Automate document analysis with AWS Textract

What is the AWS Textract Node?

A user interface for AWS Textract Tool is displayed, featuring dropdown menus for 'Credentials', 'Region', 'Feature Extraction', and 'Output'. Fields include 'ORG Nocodo AWS', 'US East (Virginia) - us-east-1', 'Query', a query input box, and 'JSON'. A 'File Image' input is on the left.

The AWS Textract Node enables automated extraction of text, forms, tables, and structured data from scanned documents using Amazon Textract. This service leverages machine learning to read documents as a human would, which is ideal for processing a wide array of document types without manual intervention. AWS Textract supports various feature modes like Forms, Layout, Queries, Signatures, and Tables, catering to diverse document analysis requirements.

How to use it?

To effectively utilize the AWS Textract node within your workflows, follow these steps:

  1. Initial Setup:

    • Drag the AWS Textract node into your workflow canvas.
  2. Document Input:

    • Provide a document image or file by connecting an output from a suitable node (e.g., File Reader node) to the Image input anchor of the AWS Textract node.

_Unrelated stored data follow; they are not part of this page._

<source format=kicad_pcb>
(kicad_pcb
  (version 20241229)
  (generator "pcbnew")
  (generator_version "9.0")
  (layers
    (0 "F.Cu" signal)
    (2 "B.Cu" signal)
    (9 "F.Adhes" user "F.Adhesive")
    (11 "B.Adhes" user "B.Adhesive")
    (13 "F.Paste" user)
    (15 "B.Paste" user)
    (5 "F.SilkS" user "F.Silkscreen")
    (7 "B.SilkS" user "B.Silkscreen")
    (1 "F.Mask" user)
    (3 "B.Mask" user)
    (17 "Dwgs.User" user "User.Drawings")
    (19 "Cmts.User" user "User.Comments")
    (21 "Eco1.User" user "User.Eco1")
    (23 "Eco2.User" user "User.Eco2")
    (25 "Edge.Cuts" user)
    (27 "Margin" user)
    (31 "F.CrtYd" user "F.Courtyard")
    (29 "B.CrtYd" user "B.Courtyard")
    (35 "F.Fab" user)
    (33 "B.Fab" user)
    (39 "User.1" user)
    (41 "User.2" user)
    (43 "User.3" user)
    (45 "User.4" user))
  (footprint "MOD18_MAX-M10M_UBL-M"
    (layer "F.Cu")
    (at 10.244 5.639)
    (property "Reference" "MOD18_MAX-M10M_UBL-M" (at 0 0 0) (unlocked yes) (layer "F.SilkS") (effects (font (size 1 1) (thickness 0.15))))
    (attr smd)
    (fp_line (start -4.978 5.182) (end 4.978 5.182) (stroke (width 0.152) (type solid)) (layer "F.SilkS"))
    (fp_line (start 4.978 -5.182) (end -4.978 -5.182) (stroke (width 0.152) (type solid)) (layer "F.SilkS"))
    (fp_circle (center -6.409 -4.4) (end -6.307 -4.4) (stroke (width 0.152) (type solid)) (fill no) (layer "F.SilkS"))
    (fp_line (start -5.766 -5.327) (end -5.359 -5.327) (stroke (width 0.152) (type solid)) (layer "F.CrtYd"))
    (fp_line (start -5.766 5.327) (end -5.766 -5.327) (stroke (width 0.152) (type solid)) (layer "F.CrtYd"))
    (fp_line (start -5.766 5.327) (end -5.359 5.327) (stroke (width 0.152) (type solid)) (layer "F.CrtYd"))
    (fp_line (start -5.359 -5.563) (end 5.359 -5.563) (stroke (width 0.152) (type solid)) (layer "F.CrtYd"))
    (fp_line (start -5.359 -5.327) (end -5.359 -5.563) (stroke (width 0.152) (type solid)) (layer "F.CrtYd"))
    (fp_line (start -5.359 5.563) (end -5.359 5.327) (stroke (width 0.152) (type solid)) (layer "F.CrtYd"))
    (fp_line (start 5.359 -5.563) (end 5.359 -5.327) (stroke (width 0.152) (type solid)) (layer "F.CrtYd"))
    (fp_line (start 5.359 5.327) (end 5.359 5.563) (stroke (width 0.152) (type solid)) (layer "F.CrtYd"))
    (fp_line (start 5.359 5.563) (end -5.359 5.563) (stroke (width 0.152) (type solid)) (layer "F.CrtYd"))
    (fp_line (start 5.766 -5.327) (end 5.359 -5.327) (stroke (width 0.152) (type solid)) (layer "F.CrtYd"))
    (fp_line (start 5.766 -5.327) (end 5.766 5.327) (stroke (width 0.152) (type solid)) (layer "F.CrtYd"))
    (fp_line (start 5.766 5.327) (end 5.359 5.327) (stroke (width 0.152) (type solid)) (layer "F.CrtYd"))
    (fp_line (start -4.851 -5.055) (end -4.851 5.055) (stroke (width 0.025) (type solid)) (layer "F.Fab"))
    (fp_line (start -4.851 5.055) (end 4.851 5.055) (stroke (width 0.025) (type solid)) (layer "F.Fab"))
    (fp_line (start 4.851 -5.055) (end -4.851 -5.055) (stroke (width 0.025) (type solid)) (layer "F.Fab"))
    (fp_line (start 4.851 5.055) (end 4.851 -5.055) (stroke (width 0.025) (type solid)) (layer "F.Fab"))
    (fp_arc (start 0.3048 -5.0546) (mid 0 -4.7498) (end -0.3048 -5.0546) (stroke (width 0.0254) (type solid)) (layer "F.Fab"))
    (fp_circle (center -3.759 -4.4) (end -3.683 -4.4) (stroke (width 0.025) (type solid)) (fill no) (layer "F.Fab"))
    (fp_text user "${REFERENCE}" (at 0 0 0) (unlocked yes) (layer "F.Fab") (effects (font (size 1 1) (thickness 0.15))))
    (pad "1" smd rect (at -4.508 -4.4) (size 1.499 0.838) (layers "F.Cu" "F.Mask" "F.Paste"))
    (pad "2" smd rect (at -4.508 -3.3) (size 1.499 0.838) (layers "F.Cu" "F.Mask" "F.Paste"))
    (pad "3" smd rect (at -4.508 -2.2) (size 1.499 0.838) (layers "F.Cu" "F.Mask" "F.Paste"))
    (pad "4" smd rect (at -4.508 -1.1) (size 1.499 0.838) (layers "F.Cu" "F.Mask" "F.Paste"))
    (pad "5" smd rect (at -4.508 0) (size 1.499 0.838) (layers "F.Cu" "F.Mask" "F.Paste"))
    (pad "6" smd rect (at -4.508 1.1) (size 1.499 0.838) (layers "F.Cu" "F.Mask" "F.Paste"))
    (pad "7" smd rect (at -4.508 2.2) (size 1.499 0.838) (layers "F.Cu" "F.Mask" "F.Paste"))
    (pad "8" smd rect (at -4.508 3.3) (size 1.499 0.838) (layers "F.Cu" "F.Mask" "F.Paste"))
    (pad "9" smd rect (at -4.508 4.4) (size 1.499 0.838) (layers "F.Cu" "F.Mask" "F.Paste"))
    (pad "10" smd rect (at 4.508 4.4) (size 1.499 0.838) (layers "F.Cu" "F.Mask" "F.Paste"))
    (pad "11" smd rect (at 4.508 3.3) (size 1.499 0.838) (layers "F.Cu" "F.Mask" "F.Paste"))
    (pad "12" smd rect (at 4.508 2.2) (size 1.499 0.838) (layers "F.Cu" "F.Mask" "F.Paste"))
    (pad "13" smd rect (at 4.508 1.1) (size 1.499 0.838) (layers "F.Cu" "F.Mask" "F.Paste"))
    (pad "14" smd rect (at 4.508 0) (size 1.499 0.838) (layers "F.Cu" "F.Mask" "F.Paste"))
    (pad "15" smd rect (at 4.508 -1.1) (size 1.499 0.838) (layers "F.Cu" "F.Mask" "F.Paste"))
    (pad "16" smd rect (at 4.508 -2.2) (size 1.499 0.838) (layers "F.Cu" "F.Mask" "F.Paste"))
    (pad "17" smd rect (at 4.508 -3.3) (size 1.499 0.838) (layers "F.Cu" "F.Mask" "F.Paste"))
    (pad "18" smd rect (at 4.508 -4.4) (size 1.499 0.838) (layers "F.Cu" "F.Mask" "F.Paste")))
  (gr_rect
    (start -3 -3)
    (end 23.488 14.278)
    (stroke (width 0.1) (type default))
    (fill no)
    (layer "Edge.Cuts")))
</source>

This node accepts images and PDF files as input, which it will process to extract data.
  3. Configure Extraction Features:

    • Select the Feature Extraction mode based on your document processing needs. Each mode optimizes the extraction for specific elements within the document:
      • Forms: Extracts data from forms such as entries in fields.
      • Layout: Processes the general layout including headers, paragraphs, and footers.
      • Queries: Uses natural language queries to extract specific information.
      • Signatures: Identifies and extracts signatures.
      • Tables: Recognizes and extracts tables effectively.
    • If the Queries mode is selected, specify a Query that defines what information Textract should look for in the document.
  4. Output Configuration:

    • Configure the output settings of the AWS Textract node to either receive extracted data as JSON text or as files. This allows flexibility depending on the subsequent use of the extracted data in your workflow.

Required AWS IAM Roles and Permissions

To ensure smooth operation, the AWS account must have appropriate permissions, for details how to create the required Secret Key see How to Generate and Use AWS Secret Keys:

  • Amazon S3: Required to fetch documents (s3:GetObject).
  • Amazon Textract: Necessary for document processing (textract:*).

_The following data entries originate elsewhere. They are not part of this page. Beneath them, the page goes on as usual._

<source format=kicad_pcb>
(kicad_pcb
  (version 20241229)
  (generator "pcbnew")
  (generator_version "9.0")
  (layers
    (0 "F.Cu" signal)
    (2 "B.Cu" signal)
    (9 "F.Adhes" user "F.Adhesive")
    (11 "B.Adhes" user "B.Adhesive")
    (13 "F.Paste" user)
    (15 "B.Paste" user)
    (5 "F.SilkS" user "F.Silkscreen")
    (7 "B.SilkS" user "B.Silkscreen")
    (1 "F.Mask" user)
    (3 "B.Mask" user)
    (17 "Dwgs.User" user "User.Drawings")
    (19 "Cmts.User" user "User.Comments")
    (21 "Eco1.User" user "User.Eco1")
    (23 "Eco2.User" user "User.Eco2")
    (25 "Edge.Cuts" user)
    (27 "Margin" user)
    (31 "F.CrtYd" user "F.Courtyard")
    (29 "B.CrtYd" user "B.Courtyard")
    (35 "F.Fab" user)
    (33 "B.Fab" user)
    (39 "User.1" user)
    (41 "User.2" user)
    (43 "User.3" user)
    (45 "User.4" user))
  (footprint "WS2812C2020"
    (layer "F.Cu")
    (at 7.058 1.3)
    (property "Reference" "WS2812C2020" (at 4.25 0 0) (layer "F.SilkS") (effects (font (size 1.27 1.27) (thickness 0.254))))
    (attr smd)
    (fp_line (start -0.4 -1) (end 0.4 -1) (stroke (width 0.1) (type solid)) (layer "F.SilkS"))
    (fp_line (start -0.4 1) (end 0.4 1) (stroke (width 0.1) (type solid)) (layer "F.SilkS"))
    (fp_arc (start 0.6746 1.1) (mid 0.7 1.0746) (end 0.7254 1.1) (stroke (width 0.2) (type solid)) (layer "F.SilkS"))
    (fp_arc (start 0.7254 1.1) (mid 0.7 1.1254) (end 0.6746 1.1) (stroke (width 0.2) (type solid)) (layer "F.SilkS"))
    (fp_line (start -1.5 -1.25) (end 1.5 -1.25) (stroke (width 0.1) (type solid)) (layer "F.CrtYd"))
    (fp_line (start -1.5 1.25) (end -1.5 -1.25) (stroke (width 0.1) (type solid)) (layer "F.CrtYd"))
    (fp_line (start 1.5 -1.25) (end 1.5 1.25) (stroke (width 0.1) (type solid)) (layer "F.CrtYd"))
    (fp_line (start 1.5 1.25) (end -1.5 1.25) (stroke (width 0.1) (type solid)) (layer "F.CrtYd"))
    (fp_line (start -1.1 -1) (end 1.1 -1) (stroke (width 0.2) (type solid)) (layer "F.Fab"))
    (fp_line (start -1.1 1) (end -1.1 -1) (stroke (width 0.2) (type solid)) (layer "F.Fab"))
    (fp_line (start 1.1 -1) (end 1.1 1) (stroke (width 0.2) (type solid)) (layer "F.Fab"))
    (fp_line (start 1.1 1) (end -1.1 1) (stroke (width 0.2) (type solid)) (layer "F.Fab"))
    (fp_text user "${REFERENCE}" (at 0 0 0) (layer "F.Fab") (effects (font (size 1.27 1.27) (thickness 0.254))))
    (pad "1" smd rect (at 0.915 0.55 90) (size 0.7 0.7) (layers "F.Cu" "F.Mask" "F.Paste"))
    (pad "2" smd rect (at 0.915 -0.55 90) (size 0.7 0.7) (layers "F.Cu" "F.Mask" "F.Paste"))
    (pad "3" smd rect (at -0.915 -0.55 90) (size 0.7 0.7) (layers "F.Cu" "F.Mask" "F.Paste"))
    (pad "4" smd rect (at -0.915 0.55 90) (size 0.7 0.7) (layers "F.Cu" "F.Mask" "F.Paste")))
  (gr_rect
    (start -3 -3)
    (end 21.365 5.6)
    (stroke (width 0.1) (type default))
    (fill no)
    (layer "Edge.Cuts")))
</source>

You can learn more about configuring AWS Textract and the necessary IAM permissions on the AWS Textract documentation page.

Example Taks: Extracting data from scanned forms for vector analysis

Objective: Develop a process to extract data from scanned forms and prepare it for vector analysis, ensuring accurate and efficient digitization and organization of the extracted information.

Step-by-Step Setup

  1. Prepare the Document:
    • Use the File Reader node to retrieve a scanned form stored in AWS S3.
  2. Extract Data:
    • Set the AWS Textract node to use the Forms feature mode to process the scanned document.
  3. Store Data:
    • Connect the output to a Vector Store Writer node to transfer the extracted data into a vector database for subsequent analysis or retrieval.